The answer should hold only the lines from the one that contains "chain is valid" through the last line of the material, repeated exactly, without pictures.
::: Source material :::
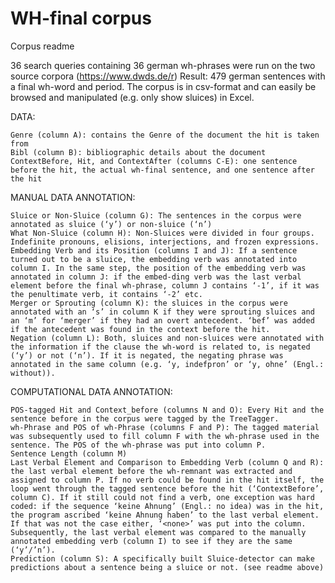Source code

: # WH-final corpus


Corpus readme

36 search queries containing 36 german wh-phrases were run on the two source corpora (https://www.dwds.de/r)
Result: 479 german sentences with a final wh-word and period.
The corpus is in csv-format and can easily be browsed and manipulated (e.g. only show sluices) in Excel.

DATA:

    Genre (column A): contains the Genre of the document the hit is taken from
    Bibl (column B): bibliographic details about the document
    ContextBefore, Hit, and ContextAfter (columns C-E): one sentence before the hit, the actual wh-final sentence, and one sentence after the hit

MANUAL DATA ANNOTATION:

    Sluice or Non-Sluice (column G): The sentences in the corpus were annotated as sluice (‘y’) or non-sluice (‘n’)
    What Non-Sluice (column H): Non-Sluices were divided in four groups. Indefinite pronouns, elisions, interjections, and frozen expressions.
    Embedding Verb and its Position (columns I and J): If a sentence turned out to be a sluice, the embedding verb was annotated into column I. In the same step, the position of the embedding verb was annotated in column J: if the embed-ding verb was the last verbal element before the final wh-phrase, column J contains ‘-1’, if it was the penultimate verb, it contains ‘-2’ etc.
    Merger or Sprouting (column K): the sluices in the corpus were annotated with an ‘s’ in column K if they were sprouting sluices and an ‘m’ for ‘merger’ if they had an overt antecedent. ‘bef’ was added if the antecedent was found in the context before the hit.
    Negation (column L): Both, sluices and non-sluices were annotated with the information if the clause the wh-word is related to, is negated (‘y’) or not (‘n’). If it is negated, the negating phrase was annotated in the same column (e.g. ‘y, indefpron’ or ‘y, ohne’ (Engl.: without)).

COMPUTATIONAL DATA ANNOTATION:

    POS-tagged Hit and Context_before (columns N and O): Every Hit and the sentence before in the corpus were tagged by the TreeTagger.
    wh-Phrase and POS of wh-Phrase (columns F and P): The tagged material was subsequently used to fill column F with the wh-phrase used in the sentence. The POS of the wh-phrase was put into column P.
    Sentence Length (column M)
    Last Verbal Element and Comparison to Embedding Verb (column Q and R): the last verbal element before the wh-remnant was extracted and assigned to column P. If no verb could be found in the hit itself, the loop went through the tagged sentence before the hit (‘ContextBefore’, column C). If it still could not find a verb, one exception was hard coded: if the sequence ‘keine Ahnung’ (Engl.: no idea) was in the hit, the program ascribed ‘keine Ahnung haben’ to the last verbal element. If that was not the case either, ‘<none>’ was put into the column. Subsequently, the last verbal element was compared to the manually annotated embedding verb (column I) to see if they are the same (‘y’/’n’).
    Prediction (column S): A specifically built Sluice-detector can make predictions about a sentence being a sluice or not. (see readme above)

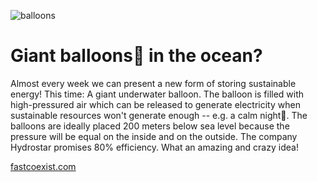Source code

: ![balloons](2016-01-02-29-balloons.jpg)

# Giant balloons🎈 in the ocean?

Almost every week we can present a new form of storing sustainable energy! This time: A giant underwater balloon. The balloon is filled with high-pressured air which can be released to generate electricity when sustainable resources won't generate enough -- e.g. a calm night🌙. The balloons are ideally placed 200 meters below sea level because the pressure will be equal on the inside and on the outside. The company Hydrostar promises 80% efficiency. 
What an amazing and crazy idea!

[fastcoexist.com](http://www.fastcoexist.com/3053854/toronto-is-backing-up-its-electric-grid-with-big-air-bags-at-the-bottom-of-lake-ontario?partner=socialflow&utm_content=bufferea9bd&utm_medium=social&utm_source=twitter.com&utm_campaign=buffer#2)
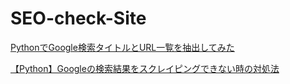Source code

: # SEO-check-Site
[PythonでGoogle検索タイトルとURL一覧を抽出してみた](https://watlab-blog.com/2019/08/15/python-google-searchlist/)


[【Python】Googleの検索結果をスクレイピングできない時の対処法](https://katsuhiroblog.com/google-search-result-scraping/)
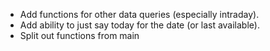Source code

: - Add functions for other data queries (especially intraday).
- Add ability to just say today for the date (or last available).
- Split out functions from main
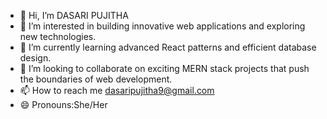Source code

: - 👋 Hi, I’m DASARI PUJITHA
- 👀 I’m interested in building innovative web applications and exploring new technologies.
- 🌱 I’m currently learning advanced React patterns and efficient database design.
- 💞️ I’m looking to collaborate on exciting MERN stack projects that push the boundaries of web development.
- 📫 How to reach me dasaripujitha9@gmail.com
- 😄 Pronouns:She/Her

<!---
p00jitha/p00jitha is a ✨ special ✨ repository because its `README.md` (this file) appears on your GitHub profile.
You can click the Preview link to take a look at your changes.
--->
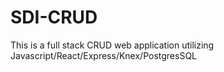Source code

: # SDI-CRUD
This is a full stack CRUD web application utilizing Javascript/React/Express/Knex/PostgresSQL
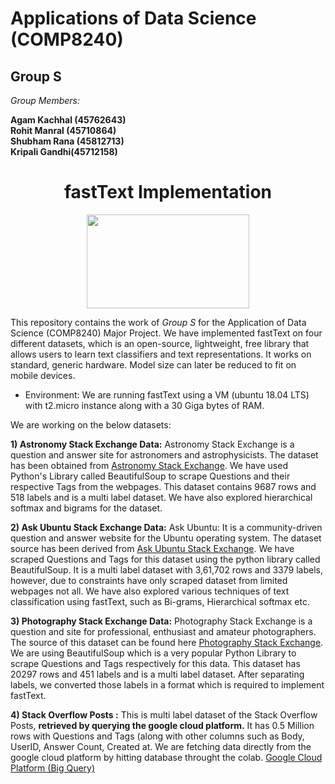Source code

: Applications of Data Science (COMP8240)
===

## Group S 

*Group Members:* <br>

**Agam Kachhal  (45762643)** <br>
**Rohit Manral  (45710864)** <br>
**Shubham Rana  (45812713)** <br>
**Kripali Gandhi(45712158)** <br>

<center> <h1>fastText Implementation </h1> </center>

<p align="center">
  <img width="260" height="150" src="https://fasttext.cc/img/ogimage.png">
</p>

This repository contains the work of *Group S* for the Application of Data Science (COMP8240) Major Project. We have implemented fastText on four different datasets, which is an open-source, lightweight, free library that allows users to learn text classifiers and text representations. It works on standard, generic hardware. Model size  can later be reduced to fit on mobile devices.

* Environment: We are running fastText using a VM (ubuntu 18.04 LTS) with t2.micro instance along with a 30 Giga bytes of RAM.

We are working on the below datasets: 

**1) Astronomy Stack Exchange Data:** Astronomy Stack Exchange is a question and answer site for astronomers and astrophysicists. The dataset has been obtained from [Astronomy Stack Exchange](https://astronomy.stackexchange.com/questions?tab=newest&pagesize=50). We have used Python's Library called BeautifulSoup to scrape Questions and their respective Tags from the webpages. This dataset contains 9687 rows and 518 labels and is a multi label dataset. We have also explored hierarchical softmax and bigrams for the dataset.

**2) Ask Ubuntu Stack Exchange Data:** Ask Ubuntu: It is a community-driven question and answer website for the Ubuntu operating system. The dataset source has been derived from [Ask Ubuntu Stack Exchange](https://askubuntu.com/). We have scraped Questions and Tags for this dataset using the python library called BeautifulSoup. It is a multi label dataset with 3,61,702 rows and 3379 labels, however, due to constraints have only scraped dataset from limited webpages not all. We have also explored various techniques of text classification using fastText, such as Bi-grams, Hierarchical softmax etc.

**3) Photography Stack Exchange Data:** Photography Stack Exchange is a question and site for professional, enthusiast and amateur photographers. The source of this dataset can be found here [Photography Stack Exchange](https://photo.stackexchange.com/). We are using BeautifulSoup which is a very popular Python Library to scrape Questions and Tags respectively for this data. This dataset has 20297 rows and 451 labels and is a multi label dataset. After separating labels, we converted those labels in a format which is required to implement fastText.

**4) Stack Overflow Posts :** This is multi label dataset of the Stack Overflow Posts, **retrieved by querying the google cloud platform.** It has 0.5 Million rows with Questions and Tags (along with other columns such as Body, UserID, Answer Count, Created at. We are fetching data directly from the google cloud platform by hitting database throught the colab. [Google Cloud Platform (Big Query)](https://bigquery.cloud.google.com/dataset/bigquery-public-data:stackoverflow)
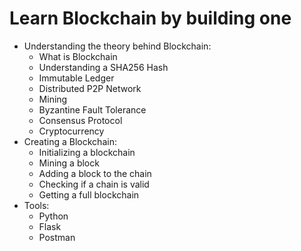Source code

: # Learn Blockchain by building one

- Understanding the theory behind Blockchain:
  -	What is Blockchain
  -	Understanding a SHA256 Hash
  -	Immutable Ledger
  -	Distributed P2P Network
  -	Mining
  -	Byzantine Fault Tolerance
  -	Consensus Protocol
  -	Cryptocurrency
- Creating a Blockchain:
  -	Initializing a blockchain
  -	Mining a block 
  -	Adding a block to the chain 
  -	Checking if a chain is valid 
  -	Getting a full blockchain
- Tools:
  -	Python
  -	Flask
  -	Postman
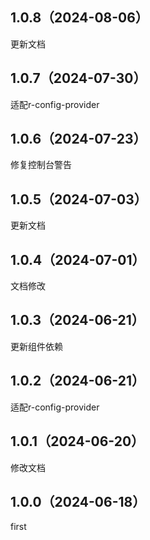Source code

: ## 1.0.8（2024-08-06）
更新文档
## 1.0.7（2024-07-30）
适配r-config-provider
## 1.0.6（2024-07-23）
修复控制台警告
## 1.0.5（2024-07-03）
更新文档
## 1.0.4（2024-07-01）
文档修改
## 1.0.3（2024-06-21）
更新组件依赖
## 1.0.2（2024-06-21）
适配r-config-provider
## 1.0.1（2024-06-20）
修改文档
## 1.0.0（2024-06-18）
first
:::
◆ Written solution
  -	Checking if a chain is valid 
  -	Getting a full blockchain
- Tools:
  -	Python
  -	Flask
  -	Postman
Source code

: ## 1.0.8（2024-08-06）
更新文档
## 1.0.7（2024-07-30）
适配r-config-provider
## 1.0.6（2024-07-23）
修复控制台警告
## 1.0.5（2024-07-03）
更新文档
## 1.0.4（2024-07-01）
文档修改
## 1.0.3（2024-06-21）
更新组件依赖
## 1.0.2（2024-06-21）
适配r-config-provider
## 1.0.1（2024-06-20）
修改文档
## 1.0.0（2024-06-18）
first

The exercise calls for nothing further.